Но в конце концов спор идет даже не об этом. Спор о том, в чем причина того, что Россия даже сейчас, столкнувшись с явной неспособностью сменить власть в Киеве одним мощным рывком, продолжает устами не только теоретиков евразийства и прочих неоимперских идеологий, но и вполне официальных государственных мужей, провозглашать предельные цели спецоперации, которые по необходимости должны быть выполнены?
Дзермант считает, что задача состоит в том, чтобы освободиться от прозападной элиты и привести к власти новую, предположительно антизападную. Буду честен, если под прозападной элитой понимать экономический блок правительства, то как бы ни относиться к его курсу, это блок свою задачу выполнил, от финансового краха страну уберег, рубль удержал, панику в городах предотвратил. Антизападная элита, увы, пока может похвастаться успехами на ниве пропаганды. Конечно, стране нужна ротация экономических курсов и экономических команд, но я бы не рискнул делать ставку на боевые действия как на фактор такой ротации. Импортозамещение можно обеспечить и без бомбежек Харькова или Белгорода.
Мне кажется, надо быть честными перед собой. Мы рвемся на запад ровно потому, что мы продолжаем тянуться к Западу. Наши патриотические идеологи требуют овладения всей Украиной, надеясь, что в этом случае они смогут выставлять Европе свои условия и даже менять там «уважаемых партнеров» на партнеров удобных. Дугин когда-то так и сказал, нам надо ставить перед собой цель — завоевать Европу. Он ссылался на Тютчева, который в XIX веке, до Крымской войны проповедовал что-то подобное. Ну Дугин, допустим, это крайность, но полагаю то евразийство, которое представляет Дзермант, не слишком далеко от него отошло. Давайте выключим этот «европохитительский» сигнал из нынешнего геополитического воображения, и мы тут же убедимся, что свой «русский» или «евразийский» мир Россия могла бы построить без фронтального столкновения с «коллективным Западом».
Далее мы подходим к моменту, в котором мы с Дзермантом расходимся уже принципиально. Он считает, что России нужно избежать, как он выражается, «договорняка с Западом».
Как он это себе представляет?
Он рассчитывает на «взятие Вашингтона»? На то, что мы, как это было прежде, маршем дойдем до Берлина или Парижа? Или он хочет уничтожить русский народ в пекле мировой войны?
Понятно, что рано или поздно «договорняк с Западом» состоится. Столь же понятно, что Запад к «договорняку» придется еще принуждать, что Россия и делает, используя свои экономические рычаги. Зачем в ситуации принуждения к «договорняку», в чем только и может заключаться реалистическая внешняя стратегия, в поле публичного дискурса выпущено огромное количество не всегда вменяемых людей, которые кричат о том, что все, кто не хочет погибать в пекле мировой войны, трусы и предатели? Что переговоры преступны, а нужна война до плохо просматривающегося с настоящей точки «победного конца»?

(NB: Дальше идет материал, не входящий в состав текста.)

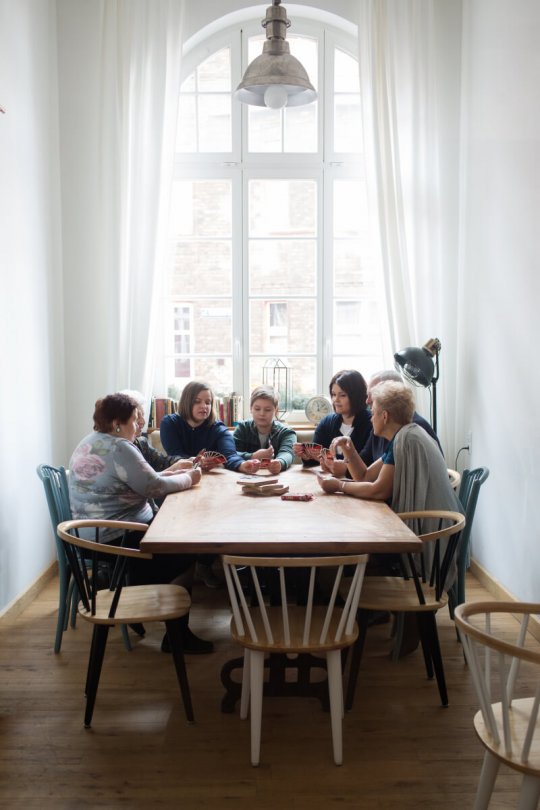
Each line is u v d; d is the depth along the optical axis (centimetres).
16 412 358
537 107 328
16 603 359
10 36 350
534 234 333
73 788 228
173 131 425
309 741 254
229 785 230
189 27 438
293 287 473
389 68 422
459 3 434
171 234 470
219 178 464
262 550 236
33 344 385
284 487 310
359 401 375
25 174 373
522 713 192
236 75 457
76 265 436
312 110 464
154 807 220
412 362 380
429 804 221
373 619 349
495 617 363
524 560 352
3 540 343
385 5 421
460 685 293
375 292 438
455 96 438
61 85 429
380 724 265
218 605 377
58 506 323
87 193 434
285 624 229
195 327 475
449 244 443
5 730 260
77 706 276
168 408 450
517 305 354
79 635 340
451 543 266
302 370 477
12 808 219
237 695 272
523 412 349
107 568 306
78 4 425
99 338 438
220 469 363
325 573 320
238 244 468
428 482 297
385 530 250
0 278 334
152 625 355
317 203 467
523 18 342
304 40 461
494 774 183
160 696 284
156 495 304
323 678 300
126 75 416
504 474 375
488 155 393
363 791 227
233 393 459
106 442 302
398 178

Боюсь, что ответ один — эти люди боятся, что в результате успешных переговоров в России укрепят свое влияние те люди, кто эти переговоры провел, то есть относительно умеренные и прагматичные политики. Возможно, с элементом «цивилизационного равнодушия» к Западу. И вот поскольку есть страх, что придут именно такие люди, надо уже заранее дискредитировать их в глазах общественного мнения. Вот это, мне кажется, недопустимо прежде всего.